[Extracted page text data]
* * * *

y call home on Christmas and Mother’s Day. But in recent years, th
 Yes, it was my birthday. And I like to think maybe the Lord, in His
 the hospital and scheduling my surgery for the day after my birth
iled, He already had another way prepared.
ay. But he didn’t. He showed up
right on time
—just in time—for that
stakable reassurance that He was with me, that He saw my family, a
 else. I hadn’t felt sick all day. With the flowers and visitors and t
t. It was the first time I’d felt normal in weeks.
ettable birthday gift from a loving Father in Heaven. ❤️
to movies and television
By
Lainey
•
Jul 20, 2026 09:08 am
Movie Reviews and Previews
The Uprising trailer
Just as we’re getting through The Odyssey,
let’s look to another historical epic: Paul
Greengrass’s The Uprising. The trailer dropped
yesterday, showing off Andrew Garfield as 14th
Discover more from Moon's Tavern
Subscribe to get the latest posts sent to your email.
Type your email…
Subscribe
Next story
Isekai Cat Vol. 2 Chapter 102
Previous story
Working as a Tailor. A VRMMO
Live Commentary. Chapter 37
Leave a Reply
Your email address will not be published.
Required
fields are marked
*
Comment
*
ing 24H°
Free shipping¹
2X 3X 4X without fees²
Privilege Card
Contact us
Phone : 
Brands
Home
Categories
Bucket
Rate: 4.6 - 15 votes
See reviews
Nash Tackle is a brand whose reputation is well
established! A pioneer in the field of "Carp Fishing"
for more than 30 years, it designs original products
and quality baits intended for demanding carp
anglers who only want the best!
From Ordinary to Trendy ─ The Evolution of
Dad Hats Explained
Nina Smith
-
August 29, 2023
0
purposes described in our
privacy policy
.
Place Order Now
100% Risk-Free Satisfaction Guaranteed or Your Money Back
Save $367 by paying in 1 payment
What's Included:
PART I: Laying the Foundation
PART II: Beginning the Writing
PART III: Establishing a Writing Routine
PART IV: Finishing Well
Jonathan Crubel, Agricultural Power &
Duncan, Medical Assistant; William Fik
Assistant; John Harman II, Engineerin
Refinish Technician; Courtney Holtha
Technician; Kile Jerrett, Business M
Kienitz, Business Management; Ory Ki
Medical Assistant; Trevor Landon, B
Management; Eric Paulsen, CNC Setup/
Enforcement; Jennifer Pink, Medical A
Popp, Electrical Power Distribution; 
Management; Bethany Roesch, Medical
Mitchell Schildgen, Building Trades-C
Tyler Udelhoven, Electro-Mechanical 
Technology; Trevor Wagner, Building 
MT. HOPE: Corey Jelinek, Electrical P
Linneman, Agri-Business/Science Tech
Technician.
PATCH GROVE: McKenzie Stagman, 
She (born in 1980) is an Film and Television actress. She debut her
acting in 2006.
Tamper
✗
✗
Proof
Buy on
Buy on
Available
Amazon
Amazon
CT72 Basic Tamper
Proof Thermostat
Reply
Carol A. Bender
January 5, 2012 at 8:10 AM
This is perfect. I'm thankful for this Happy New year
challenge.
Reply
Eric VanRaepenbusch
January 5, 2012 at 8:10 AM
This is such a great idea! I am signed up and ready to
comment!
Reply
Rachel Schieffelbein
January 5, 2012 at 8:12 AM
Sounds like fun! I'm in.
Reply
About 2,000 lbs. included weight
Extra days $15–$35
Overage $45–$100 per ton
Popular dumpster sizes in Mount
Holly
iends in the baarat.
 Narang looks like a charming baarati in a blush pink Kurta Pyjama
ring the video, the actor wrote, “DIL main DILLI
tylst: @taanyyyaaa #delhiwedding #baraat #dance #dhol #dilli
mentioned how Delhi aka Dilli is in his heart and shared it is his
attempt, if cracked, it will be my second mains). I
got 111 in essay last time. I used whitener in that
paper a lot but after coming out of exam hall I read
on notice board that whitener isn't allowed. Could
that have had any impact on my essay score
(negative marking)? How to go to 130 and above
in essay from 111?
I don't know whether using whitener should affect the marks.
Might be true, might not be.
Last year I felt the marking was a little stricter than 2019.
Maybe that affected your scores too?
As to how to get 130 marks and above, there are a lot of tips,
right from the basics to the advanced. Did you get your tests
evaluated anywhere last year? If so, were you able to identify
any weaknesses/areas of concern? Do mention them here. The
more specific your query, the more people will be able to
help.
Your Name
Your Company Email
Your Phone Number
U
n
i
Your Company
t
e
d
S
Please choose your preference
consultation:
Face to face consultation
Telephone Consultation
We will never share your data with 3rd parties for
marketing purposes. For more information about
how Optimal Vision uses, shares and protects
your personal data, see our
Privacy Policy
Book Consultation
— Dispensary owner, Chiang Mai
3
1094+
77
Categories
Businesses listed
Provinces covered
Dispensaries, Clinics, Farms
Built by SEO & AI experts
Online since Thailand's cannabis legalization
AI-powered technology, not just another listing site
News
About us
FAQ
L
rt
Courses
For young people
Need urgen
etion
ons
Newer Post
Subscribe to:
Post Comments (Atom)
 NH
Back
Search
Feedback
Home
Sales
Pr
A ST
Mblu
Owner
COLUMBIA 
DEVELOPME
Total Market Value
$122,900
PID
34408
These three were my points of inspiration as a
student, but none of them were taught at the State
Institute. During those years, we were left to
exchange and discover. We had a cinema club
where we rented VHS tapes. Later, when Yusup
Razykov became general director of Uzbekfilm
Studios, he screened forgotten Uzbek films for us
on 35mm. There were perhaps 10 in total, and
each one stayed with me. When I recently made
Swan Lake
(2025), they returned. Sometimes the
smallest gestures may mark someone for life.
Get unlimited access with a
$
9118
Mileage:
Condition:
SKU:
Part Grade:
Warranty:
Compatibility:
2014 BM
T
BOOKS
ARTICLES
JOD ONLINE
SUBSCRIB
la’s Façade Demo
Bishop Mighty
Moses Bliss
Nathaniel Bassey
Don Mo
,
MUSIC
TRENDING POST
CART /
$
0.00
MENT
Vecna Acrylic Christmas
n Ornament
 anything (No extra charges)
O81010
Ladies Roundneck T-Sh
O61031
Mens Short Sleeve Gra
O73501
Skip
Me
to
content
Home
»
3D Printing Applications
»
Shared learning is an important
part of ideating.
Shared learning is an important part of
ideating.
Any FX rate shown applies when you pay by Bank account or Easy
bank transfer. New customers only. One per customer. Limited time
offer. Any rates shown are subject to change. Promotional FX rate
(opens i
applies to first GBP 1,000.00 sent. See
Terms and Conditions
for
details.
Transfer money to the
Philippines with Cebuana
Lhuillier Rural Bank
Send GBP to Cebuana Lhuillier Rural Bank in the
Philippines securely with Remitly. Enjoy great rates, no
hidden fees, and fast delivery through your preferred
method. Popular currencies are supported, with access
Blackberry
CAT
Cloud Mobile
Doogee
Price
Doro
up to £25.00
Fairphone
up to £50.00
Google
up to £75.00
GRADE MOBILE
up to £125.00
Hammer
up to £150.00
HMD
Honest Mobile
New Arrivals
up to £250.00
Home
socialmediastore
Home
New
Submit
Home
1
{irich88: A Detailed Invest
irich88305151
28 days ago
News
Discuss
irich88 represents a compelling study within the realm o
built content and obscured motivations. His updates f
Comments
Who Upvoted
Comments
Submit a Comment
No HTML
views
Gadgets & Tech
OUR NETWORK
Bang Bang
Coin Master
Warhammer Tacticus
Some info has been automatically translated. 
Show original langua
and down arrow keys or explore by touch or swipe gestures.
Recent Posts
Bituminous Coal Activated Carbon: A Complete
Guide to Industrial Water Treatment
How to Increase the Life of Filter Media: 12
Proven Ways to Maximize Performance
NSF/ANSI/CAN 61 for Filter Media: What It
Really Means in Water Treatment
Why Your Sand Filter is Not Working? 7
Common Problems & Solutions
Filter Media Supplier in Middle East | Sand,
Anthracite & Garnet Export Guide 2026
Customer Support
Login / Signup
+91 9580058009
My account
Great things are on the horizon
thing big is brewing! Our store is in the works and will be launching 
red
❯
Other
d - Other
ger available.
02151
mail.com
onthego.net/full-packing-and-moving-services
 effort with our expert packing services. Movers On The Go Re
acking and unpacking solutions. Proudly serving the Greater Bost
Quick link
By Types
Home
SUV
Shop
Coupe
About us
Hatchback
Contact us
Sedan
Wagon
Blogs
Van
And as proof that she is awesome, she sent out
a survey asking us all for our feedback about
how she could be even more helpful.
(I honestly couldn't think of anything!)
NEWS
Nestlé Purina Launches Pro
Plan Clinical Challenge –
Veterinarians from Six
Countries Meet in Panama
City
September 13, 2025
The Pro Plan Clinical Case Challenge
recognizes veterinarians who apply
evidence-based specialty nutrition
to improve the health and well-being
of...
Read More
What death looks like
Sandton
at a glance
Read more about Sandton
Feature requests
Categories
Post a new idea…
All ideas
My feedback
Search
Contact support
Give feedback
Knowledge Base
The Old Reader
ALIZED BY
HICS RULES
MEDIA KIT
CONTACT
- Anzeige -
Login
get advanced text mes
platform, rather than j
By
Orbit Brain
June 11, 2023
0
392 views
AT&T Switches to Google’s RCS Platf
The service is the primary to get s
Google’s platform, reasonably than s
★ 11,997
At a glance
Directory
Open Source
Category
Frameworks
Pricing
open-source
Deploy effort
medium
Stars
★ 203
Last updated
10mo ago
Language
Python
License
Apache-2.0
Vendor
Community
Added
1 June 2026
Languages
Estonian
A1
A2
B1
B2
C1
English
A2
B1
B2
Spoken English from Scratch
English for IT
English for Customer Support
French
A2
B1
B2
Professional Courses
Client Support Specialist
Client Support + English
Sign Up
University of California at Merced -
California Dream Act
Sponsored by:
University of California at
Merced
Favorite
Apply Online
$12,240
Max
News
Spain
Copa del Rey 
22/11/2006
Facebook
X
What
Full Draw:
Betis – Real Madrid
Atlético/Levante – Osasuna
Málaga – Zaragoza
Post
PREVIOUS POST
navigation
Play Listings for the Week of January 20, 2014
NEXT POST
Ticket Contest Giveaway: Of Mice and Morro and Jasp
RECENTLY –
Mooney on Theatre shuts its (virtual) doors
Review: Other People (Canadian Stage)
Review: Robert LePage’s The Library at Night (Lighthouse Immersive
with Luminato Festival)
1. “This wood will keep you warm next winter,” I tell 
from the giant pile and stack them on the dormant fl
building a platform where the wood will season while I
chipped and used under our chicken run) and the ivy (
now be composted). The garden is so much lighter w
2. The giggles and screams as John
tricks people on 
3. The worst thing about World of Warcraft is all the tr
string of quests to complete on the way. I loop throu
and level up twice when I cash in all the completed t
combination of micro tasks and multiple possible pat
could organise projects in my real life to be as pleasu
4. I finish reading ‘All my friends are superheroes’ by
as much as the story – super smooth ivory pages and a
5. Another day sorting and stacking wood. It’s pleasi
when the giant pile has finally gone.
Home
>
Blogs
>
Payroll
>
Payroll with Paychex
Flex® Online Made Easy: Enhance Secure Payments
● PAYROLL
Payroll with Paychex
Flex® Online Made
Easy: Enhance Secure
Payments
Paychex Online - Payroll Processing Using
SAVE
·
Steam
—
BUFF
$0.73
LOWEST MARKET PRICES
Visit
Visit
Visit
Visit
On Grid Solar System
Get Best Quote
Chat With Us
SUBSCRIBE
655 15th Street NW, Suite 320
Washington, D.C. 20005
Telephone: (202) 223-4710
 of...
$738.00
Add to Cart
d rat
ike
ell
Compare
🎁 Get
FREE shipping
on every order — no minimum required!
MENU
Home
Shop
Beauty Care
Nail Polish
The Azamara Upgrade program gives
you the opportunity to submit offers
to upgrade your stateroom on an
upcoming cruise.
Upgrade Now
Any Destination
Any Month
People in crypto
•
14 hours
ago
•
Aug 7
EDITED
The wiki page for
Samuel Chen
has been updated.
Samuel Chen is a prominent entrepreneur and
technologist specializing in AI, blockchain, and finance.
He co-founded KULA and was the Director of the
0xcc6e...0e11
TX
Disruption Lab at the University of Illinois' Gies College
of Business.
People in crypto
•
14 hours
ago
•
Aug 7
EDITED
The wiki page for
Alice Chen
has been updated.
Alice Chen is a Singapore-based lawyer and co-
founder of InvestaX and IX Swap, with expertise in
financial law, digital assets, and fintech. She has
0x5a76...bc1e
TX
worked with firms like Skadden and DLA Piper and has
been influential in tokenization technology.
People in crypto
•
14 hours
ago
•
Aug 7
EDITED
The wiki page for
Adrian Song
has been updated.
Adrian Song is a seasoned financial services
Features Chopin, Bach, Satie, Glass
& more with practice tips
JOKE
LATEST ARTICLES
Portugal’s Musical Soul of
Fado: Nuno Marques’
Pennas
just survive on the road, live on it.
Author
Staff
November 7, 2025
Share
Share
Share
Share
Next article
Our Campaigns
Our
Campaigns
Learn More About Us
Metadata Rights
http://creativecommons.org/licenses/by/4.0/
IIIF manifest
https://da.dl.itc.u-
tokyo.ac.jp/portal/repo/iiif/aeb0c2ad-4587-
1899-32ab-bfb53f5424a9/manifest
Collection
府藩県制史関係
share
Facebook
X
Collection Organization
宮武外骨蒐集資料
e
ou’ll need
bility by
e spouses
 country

* * * *

Show every line from the entries above in which "birthday" appears.

 Yes, it was my birthday. And I like to think maybe the Lord, in His
ettable birthday gift from a loving Father in Heaven. ❤️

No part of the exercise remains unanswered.